Tout comme Vincent Cassel, Vincent Elbaz possède un problème d’une simplicité basique : s’il n’a pas un vrai directeur d’acteur en face de lui, il s’engage dans du cabotinage et de la roue libre dont il ne revient jamais. C’est le cas ici. L’absence de direction et les dialogues pour le moins dramatique a plus d’un titre ne lui offre qu’une seule option en faire des caisses pour créer une diversion.

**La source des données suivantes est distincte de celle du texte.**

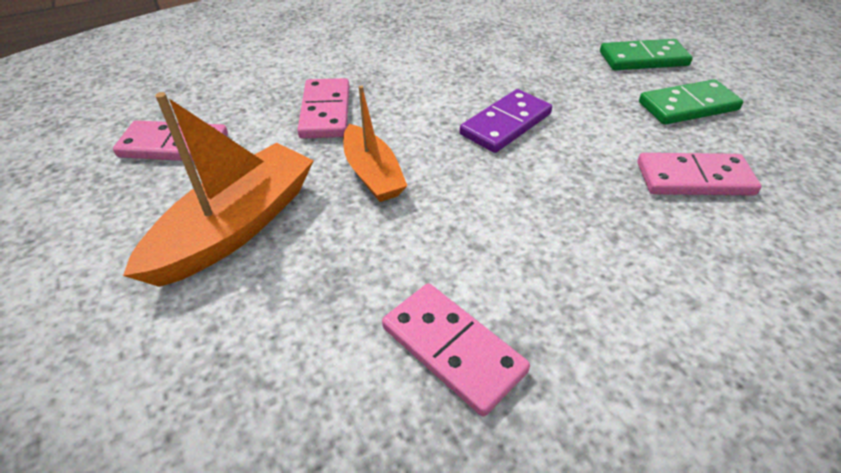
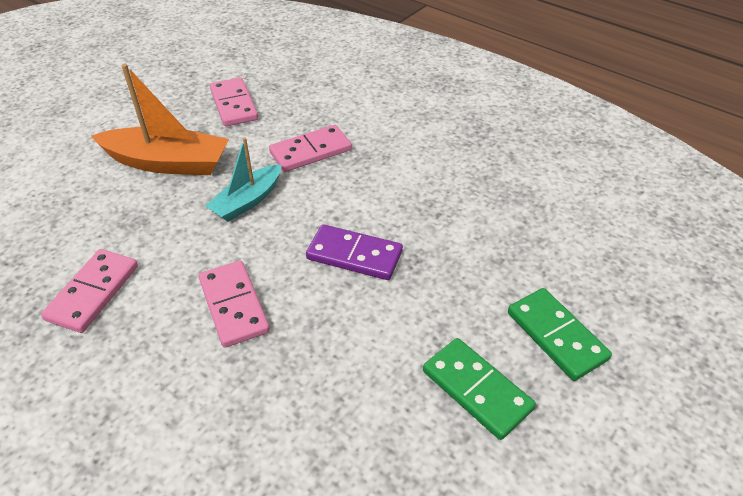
camera: 65 degrees right, 0 degrees up
(372, 174) = (247, 201): orange boat -> turquoise boat
(694, 179) = (341, 408): pink domino -> pink domino (233, 306)

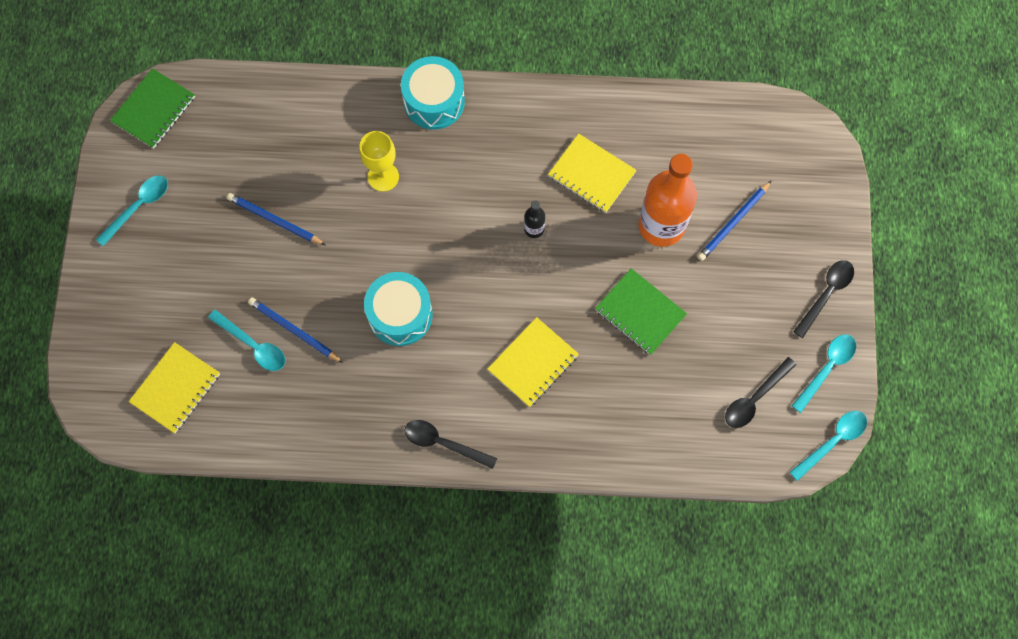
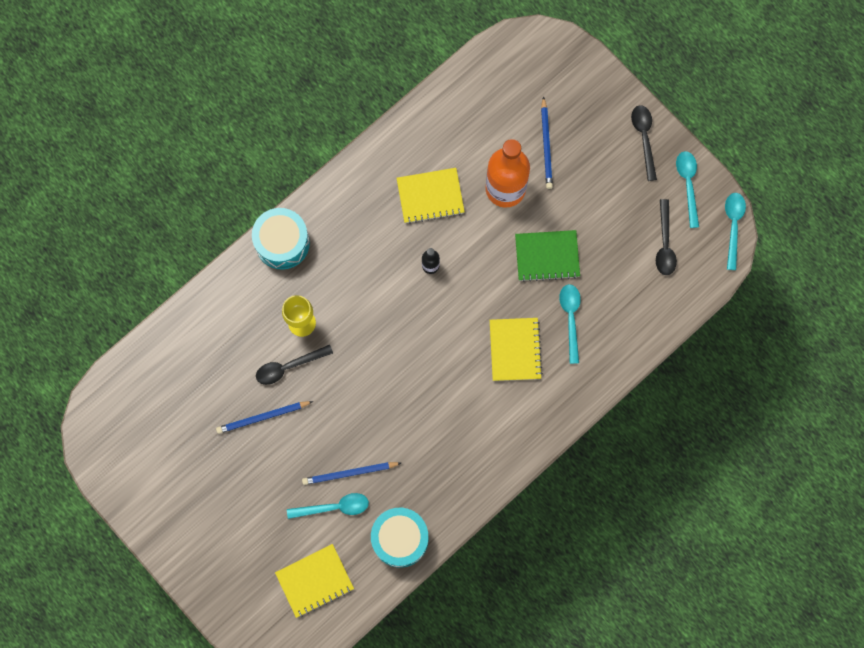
camera: 45 degrees left, 5 degrees up
(138, 207) = (165, 494): turquoise spoon -> turquoise spoon (570, 318)
(154, 110) = (104, 423): green notebook -> none
(175, 388) = (314, 581): yellow notebook -> yellow notebook turned 75 degrees clockwise
(400, 315) = (404, 399): turquoise drum -> turquoise drum (400, 539)
(443, 443) = (512, 451): black spoon -> black spoon (288, 366)

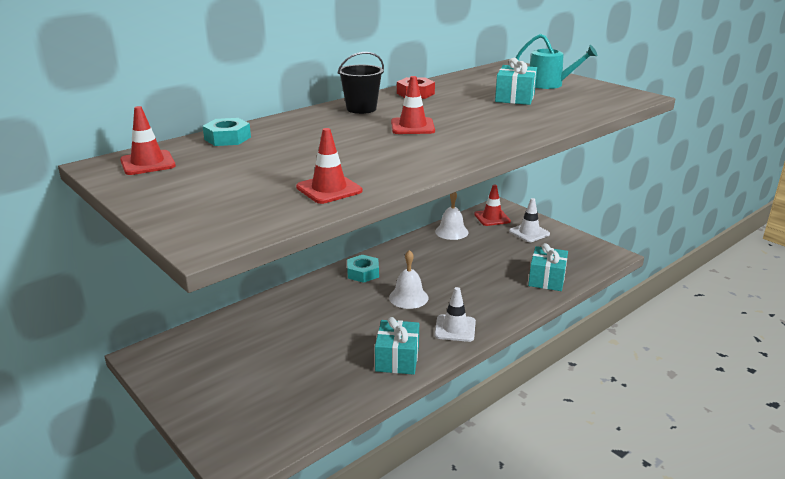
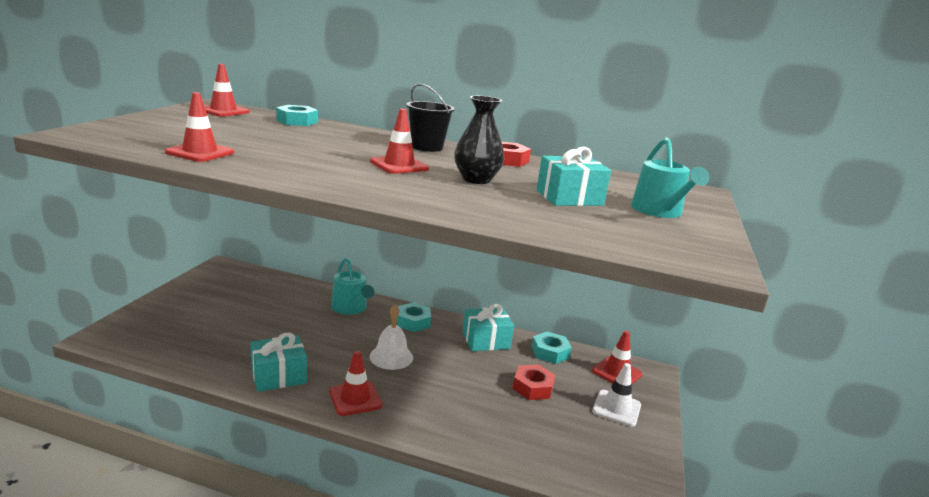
camera: 55 degrees right, 5 degrees down
(312, 297) = (351, 308): none -> turquoise watering can
(451, 232) = (550, 352): white bell -> turquoise nut
(455, 328) = (355, 398): white traffic cone -> red traffic cone
(462, 112) = (476, 179): none -> black vase
(488, 253) = (533, 387): none -> red nut
(547, 279) = (518, 445): turquoise gift -> turquoise gift (486, 340)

Est-ce que cela marche ? Par instants oui, mais l’on rigole plus nerveusement que sincèrement. La nullité de l’ensemble a déjà fini de faire son travail de sape sur notre empathie. Et je ne parle pas de la pirouette narrative de la toute fin du film. Le genre de celle qui vous laisseront perplexe devant son profond aspect foutage de gueule ou son incohérence relative face à une quelconque forme de logique. En produisant Marseille pour la France, Netflix avait montré que l’idée même de faire de la qualité n’était pas l’intention première pour le marché Français. La quasi-absence de couverture médiatique pour Je ne suis pas un homme facile  enfonce encore un peu plus le clou concernant l’ensemble. Il faut occuper le terrain d’une manière ou d’un autre, produire du contenu et quel qu’en soit l’aspect final. C’est une bonne chose que le géant Netflix investisse de l’argent dans le 7e art Français, mais si la prochaine fois il pouvait juste vérifier les scénarios avant de lancer la chose en production, je pense que le public lui en serait reconnaissant. Car pour l’instant autant être honnête, Je ne suis pas un homme facile  est définitivement très mauvais, mal réalisé, mal écrit tuant dans l’oeuf une quelconque adhésion a son propos sur le fond. Un vrai coup d’épée dans l’eau. Dommage.